*GIVEN INSTRUCTION*. Rename every "district" to "municipality" in the rows from the first row up to and including the line with "Catina, Cluj, Romania, rotated 236°", and give those lines again with nothing else changed. Leave the pictures out of your answer.

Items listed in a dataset
-*-
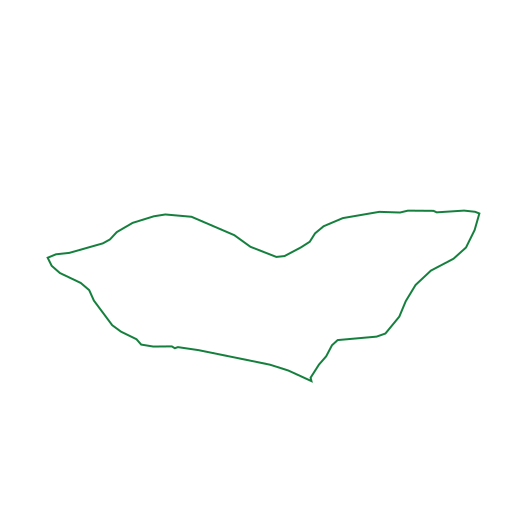 outline of San Gaspar Ixchil, Huehuetenango, Guatemala, rotated 113°
{"feature_id": "79465075B65859415879145", "entity_name": "San Gaspar Ixchil", "entity_type": "district", "adm_level": 2, "iso_a3": "GTM", "parent_name": "Guatemala", "parent_adm1": "Huehuetenango", "projection": "orthographic", "projection_center": [-91.718, 15.374], "detail": "fine", "context": "isolated", "style": "outline", "palette": "green", "viewbox_px": 512, "rotation_deg": 113, "n_neighbors": 0, "source": "geoboundaries", "source_scale": "gbopen_adm2", "svg_char_len": 865}
<svg xmlns="http://www.w3.org/2000/svg" viewBox="0 0 512 512"><g transform="rotate(113 256 256)"><path d="M129.6,67.0L129.7,71.6L132.9,82.2L145.2,106.7L145.1,110.3L154.9,133.9L159.7,140.4L167.2,159.8L187.2,190.9L202.2,205.4L212.1,210.5L221.9,212.1L230.5,218.0L244.9,229.7L248.9,236.9L249.7,264.7L245.3,284.1L245.1,330.7L253.2,355.7L259.4,365.6L273.7,382.5L288.4,393.5L297.8,396.9L304.2,401.9L326.1,429.1L332.6,440.8L339.0,447.1L344.9,440.2L348.3,429.8L349.3,406.7L352.6,396.2L360.4,387.8L375.9,361.3L378.4,350.7L379.3,333.5L382.4,327.1L379.5,315.2L372.1,298.2L372.6,294.7L370.4,292.3L365.1,272.1L350.6,200.7L348.8,181.6L349.5,156.1L346.7,158.2L331.3,155.6L320.9,152.2L308.5,151.2L301.5,148.0L283.1,113.5L276.8,106.6L255.8,100.4L239.0,100.5L220.3,97.8L201.1,89.3L181.3,73.1L166.1,66.0L146.7,64.9L129.6,67.0Z" fill="none" stroke="#15803d" stroke-width="2"/></g></svg>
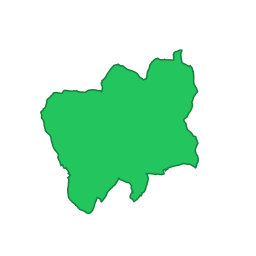 Catina, Cluj, Romania, rotated 236°
{"feature_id": "2599482B31598645365183", "entity_name": "Catina", "entity_type": "district", "adm_level": 2, "iso_a3": "ROU", "parent_name": "Romania", "parent_adm1": "Cluj", "projection": "albers", "projection_center": [24.16, 46.852], "detail": "fine", "context": "isolated", "style": "filled", "palette": "green", "viewbox_px": 256, "rotation_deg": 236, "n_neighbors": 0, "source": "geoboundaries", "source_scale": "gbopen_adm2", "svg_char_len": 5612}
<svg xmlns="http://www.w3.org/2000/svg" viewBox="0 0 256 256"><g transform="rotate(236 128 128)"><path d="M145.0,214.4L144.6,213.2L148.7,211.1L151.6,209.4L152.0,209.3L152.8,209.6L154.6,210.5L157.5,211.8L158.0,212.1L159.3,212.7L160.2,213.5L161.0,214.3L161.5,215.3L161.8,215.7L162.5,216.1L163.4,214.8L163.7,214.4L164.0,212.9L163.9,212.2L164.0,211.6L164.2,210.9L164.6,210.3L164.7,209.7L164.7,208.8L164.6,208.1L163.4,206.6L162.5,206.3L159.6,204.4L159.0,204.0L158.9,203.6L159.1,203.1L160.6,201.5L162.4,198.7L163.4,197.4L164.5,196.7L164.3,196.1L166.1,193.4L166.7,192.8L167.1,192.5L168.2,192.0L169.2,191.7L169.4,190.8L169.9,189.1L169.9,188.3L169.9,188.1L169.5,187.0L169.4,185.5L169.1,184.3L168.6,183.3L168.1,181.5L167.2,180.7L165.6,178.9L164.5,176.9L164.4,176.5L163.6,175.4L162.6,174.6L160.4,172.6L158.7,170.8L159.3,167.6L160.2,167.5L163.1,166.4L164.3,166.1L165.7,166.0L167.0,166.1L168.2,165.9L169.3,165.6L171.8,164.1L172.5,163.8L173.9,162.6L174.8,162.0L176.1,160.8L177.2,160.1L179.3,159.3L181.4,158.8L182.1,158.6L182.7,158.1L183.3,157.3L183.4,157.0L183.5,156.5L184.2,156.4L185.1,155.9L186.2,155.8L186.5,155.2L186.9,153.6L187.7,151.6L187.7,151.1L186.4,146.2L185.6,144.2L184.8,142.0L184.3,140.9L183.2,138.9L182.4,137.0L182.0,135.1L181.8,133.2L181.7,132.7L180.9,132.7L180.5,132.3L180.4,131.7L180.4,131.2L180.0,130.8L178.8,130.2L177.2,130.0L176.4,129.7L175.3,129.0L173.9,127.7L172.9,126.5L174.0,126.3L174.3,126.1L175.1,125.0L175.7,124.0L176.2,123.5L177.5,122.6L179.3,120.2L180.5,118.3L180.7,117.5L181.4,116.3L181.5,114.9L181.4,113.3L181.5,112.4L182.4,111.2L183.2,110.4L183.9,109.3L185.6,107.5L186.5,106.8L187.6,106.4L187.7,105.6L187.9,105.3L189.0,104.1L189.3,103.3L189.6,102.6L190.6,101.3L190.6,100.8L190.7,100.6L191.4,100.2L191.6,100.0L191.8,99.7L192.0,99.5L192.4,99.2L194.3,97.0L194.6,96.5L194.7,96.0L194.7,95.4L194.6,94.9L194.0,93.7L193.7,93.2L193.9,92.5L194.4,91.6L194.9,91.0L196.0,89.8L196.6,89.4L197.5,88.4L198.8,85.8L198.4,85.3L197.9,84.1L197.6,82.1L197.3,81.3L196.9,77.6L196.7,76.8L196.2,76.1L195.2,75.4L194.5,74.7L191.5,71.3L191.2,70.4L191.1,69.6L191.2,68.8L191.2,68.5L191.1,68.2L190.7,68.0L190.2,67.4L190.1,67.1L190.3,66.1L190.0,64.8L189.9,64.6L189.6,64.4L188.0,64.0L186.8,63.6L185.6,62.5L184.9,62.1L184.2,61.9L182.2,62.1L181.4,62.0L179.0,61.2L176.9,59.9L171.8,58.1L169.4,58.3L167.5,58.8L165.6,59.2L165.0,59.2L164.3,59.1L163.4,58.8L159.8,57.2L158.9,56.9L157.6,56.6L155.9,55.9L154.2,55.5L151.3,55.1L150.0,55.2L146.3,55.6L145.0,55.4L144.6,55.3L144.1,55.0L143.6,54.4L143.1,53.6L142.6,53.3L141.9,53.1L140.6,52.9L139.0,52.8L134.3,51.4L134.1,53.1L130.8,52.4L130.2,52.9L129.8,53.4L129.5,54.0L129.5,54.4L127.8,54.2L125.8,54.3L125.0,54.1L123.8,53.5L123.7,53.3L123.7,53.0L123.3,53.0L123.3,53.8L121.7,53.5L120.8,53.5L120.5,50.3L119.4,50.4L119.0,50.3L118.1,49.9L117.3,49.3L115.2,47.5L112.6,45.5L111.8,44.6L110.8,43.6L108.4,42.2L105.9,41.1L104.8,40.4L103.8,40.0L103.0,39.9L100.8,39.9L97.4,40.5L95.6,41.1L94.8,41.6L94.3,41.4L93.6,41.4L93.1,41.4L91.7,42.0L90.7,42.0L90.1,42.1L89.4,42.3L87.8,42.4L87.3,42.7L86.4,43.2L85.8,43.7L85.1,44.4L83.7,45.0L83.0,45.5L81.0,46.1L80.4,46.5L79.2,47.8L79.0,48.4L78.8,49.1L78.9,50.3L79.6,52.9L79.7,53.0L80.1,53.3L80.5,53.9L80.7,54.4L81.1,54.7L81.5,55.5L83.3,57.5L87.5,63.7L87.3,64.0L86.6,64.2L85.8,64.7L85.2,65.0L84.8,65.0L84.5,65.2L83.9,64.9L83.6,65.1L83.0,65.2L82.8,65.0L82.1,65.1L82.0,64.5L81.7,64.6L81.8,65.1L81.8,65.5L82.7,68.4L83.1,68.8L83.0,69.5L83.5,70.4L83.7,71.1L83.9,71.3L84.0,71.5L84.4,72.3L84.5,72.5L85.3,73.6L85.5,74.0L85.9,74.2L86.0,74.3L86.1,75.0L86.7,76.4L86.7,76.9L86.9,77.3L86.9,77.8L87.1,78.3L87.1,78.6L87.4,79.6L87.3,80.0L87.6,80.9L87.5,81.6L87.6,81.8L88.1,83.0L88.2,83.8L88.1,84.4L88.0,84.7L88.2,85.2L88.2,85.7L88.6,86.6L88.8,86.7L89.1,87.0L89.1,87.9L89.5,88.2L91.4,92.5L90.0,92.5L89.4,92.7L88.4,93.7L84.2,96.1L83.6,96.6L82.3,98.1L82.1,98.2L80.5,98.5L79.1,98.7L77.9,98.3L77.2,97.7L76.9,97.3L76.5,97.0L75.6,96.8L74.5,96.9L73.1,95.8L72.8,95.9L72.7,96.4L72.0,96.0L71.8,95.8L72.1,95.5L72.1,94.8L72.0,94.3L71.4,93.6L71.3,93.0L70.6,91.9L69.8,91.2L68.9,90.9L67.8,91.2L66.3,91.9L65.3,92.0L64.8,91.8L63.7,91.8L63.7,92.6L63.6,93.4L63.8,94.9L63.8,95.8L64.2,96.7L64.5,98.2L65.4,100.1L64.4,101.0L65.5,102.7L66.2,103.5L66.2,103.8L66.0,104.5L66.0,105.6L66.3,106.3L66.5,106.6L67.5,108.3L68.4,109.3L69.0,109.9L70.6,112.1L72.0,113.6L72.5,114.1L73.1,115.1L75.2,116.8L75.6,117.0L77.6,117.5L79.7,117.7L77.8,121.0L75.7,123.3L74.3,124.7L73.9,125.3L73.7,126.4L70.7,129.6L70.4,130.2L70.0,131.5L69.8,132.2L72.2,133.3L73.3,133.6L73.3,133.8L73.0,135.7L71.7,135.4L72.0,136.5L71.9,137.1L71.7,138.1L72.1,138.5L72.5,138.6L71.7,141.3L71.7,141.7L71.9,142.0L71.6,142.2L71.2,143.2L70.6,145.2L69.0,148.9L68.4,150.9L68.1,152.2L67.7,153.5L67.4,154.1L66.3,155.4L64.6,157.0L63.7,158.6L61.3,160.2L60.2,160.6L57.7,161.7L57.3,161.6L57.2,162.0L57.6,162.5L57.7,162.8L58.3,163.0L58.5,163.3L58.6,164.0L58.8,164.1L59.1,164.0L59.8,165.3L60.2,165.8L60.7,166.9L61.6,167.9L62.5,168.6L66.1,170.1L66.6,170.2L68.2,169.9L69.1,170.2L71.1,170.9L72.4,171.7L73.3,172.6L74.0,173.7L74.1,173.9L74.8,174.8L75.8,176.7L76.1,177.2L76.7,177.6L79.3,178.3L80.3,178.4L81.2,178.6L82.4,179.1L82.7,179.3L83.2,179.1L84.2,178.3L84.4,177.8L84.7,177.6L86.2,177.8L88.1,177.8L89.9,177.4L91.4,177.0L93.6,176.3L96.3,177.2L98.2,178.1L98.3,178.3L99.7,178.6L101.6,178.2L102.5,178.4L103.6,178.9L103.8,179.0L104.0,179.7L104.1,180.8L104.1,182.8L104.5,183.6L106.0,185.9L107.2,189.3L107.6,190.0L108.1,190.7L108.3,191.4L110.3,193.8L111.7,194.7L113.3,195.1L117.1,200.0L118.7,204.0L119.1,205.9L122.1,206.8L126.8,207.2L129.4,208.1L132.9,210.6L138.2,213.7L138.8,213.9L139.1,213.6L141.9,214.7L145.0,214.4Z" fill="#22c55e" stroke="#15803d" stroke-width="1.5"/></g></svg>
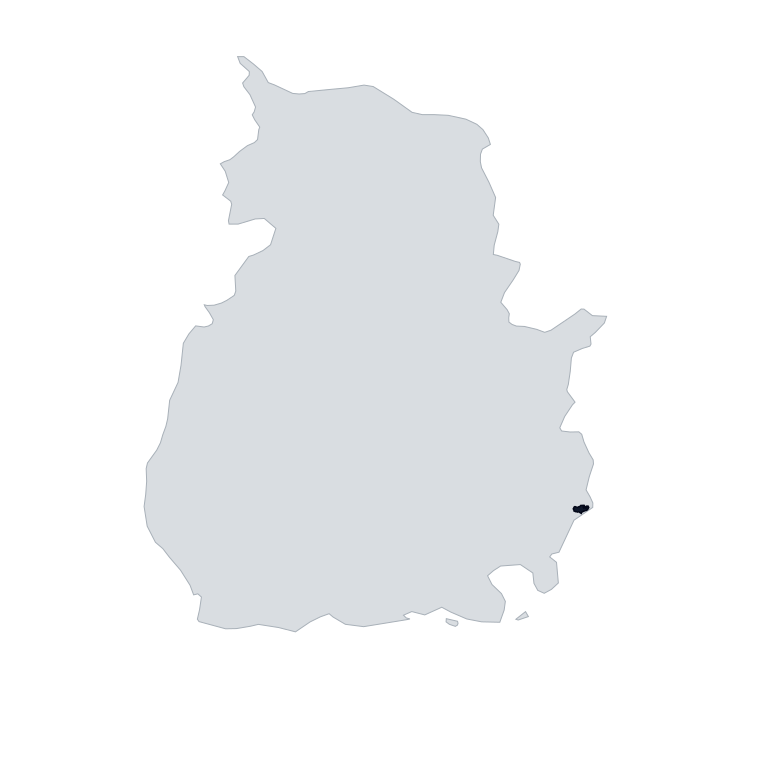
-*-
*RESULT BELOW*.
 outline of San Gaspar Ixchil, Huehuetenango, Guatemala, rotated 113°
{"feature_id": "79465075B65859415879145", "entity_name": "San Gaspar Ixchil", "entity_type": "municipality", "adm_level": 2, "iso_a3": "GTM", "parent_name": "Guatemala", "parent_adm1": "Huehuetenango", "projection": "orthographic", "projection_center": [-91.718, 15.374], "detail": "fine", "context": "isolated", "style": "outline", "palette": "green", "viewbox_px": 512, "rotation_deg": 113, "n_neighbors": 0, "source": "geoboundaries", "source_scale": "gbopen_adm2", "svg_char_len": 865}
<svg xmlns="http://www.w3.org/2000/svg" viewBox="0 0 512 512"><g transform="rotate(113 256 256)"><path d="M129.6,67.0L129.7,71.6L132.9,82.2L145.2,106.7L145.1,110.3L154.9,133.9L159.7,140.4L167.2,159.8L187.2,190.9L202.2,205.4L212.1,210.5L221.9,212.1L230.5,218.0L244.9,229.7L248.9,236.9L249.7,264.7L245.3,284.1L245.1,330.7L253.2,355.7L259.4,365.6L273.7,382.5L288.4,393.5L297.8,396.9L304.2,401.9L326.1,429.1L332.6,440.8L339.0,447.1L344.9,440.2L348.3,429.8L349.3,406.7L352.6,396.2L360.4,387.8L375.9,361.3L378.4,350.7L379.3,333.5L382.4,327.1L379.5,315.2L372.1,298.2L372.6,294.7L370.4,292.3L365.1,272.1L350.6,200.7L348.8,181.6L349.5,156.1L346.7,158.2L331.3,155.6L320.9,152.2L308.5,151.2L301.5,148.0L283.1,113.5L276.8,106.6L255.8,100.4L239.0,100.5L220.3,97.8L201.1,89.3L181.3,73.1L166.1,66.0L146.7,64.9L129.6,67.0Z" fill="none" stroke="#15803d" stroke-width="2"/></g></svg>
 Catina, Cluj, Romania, rotated 236°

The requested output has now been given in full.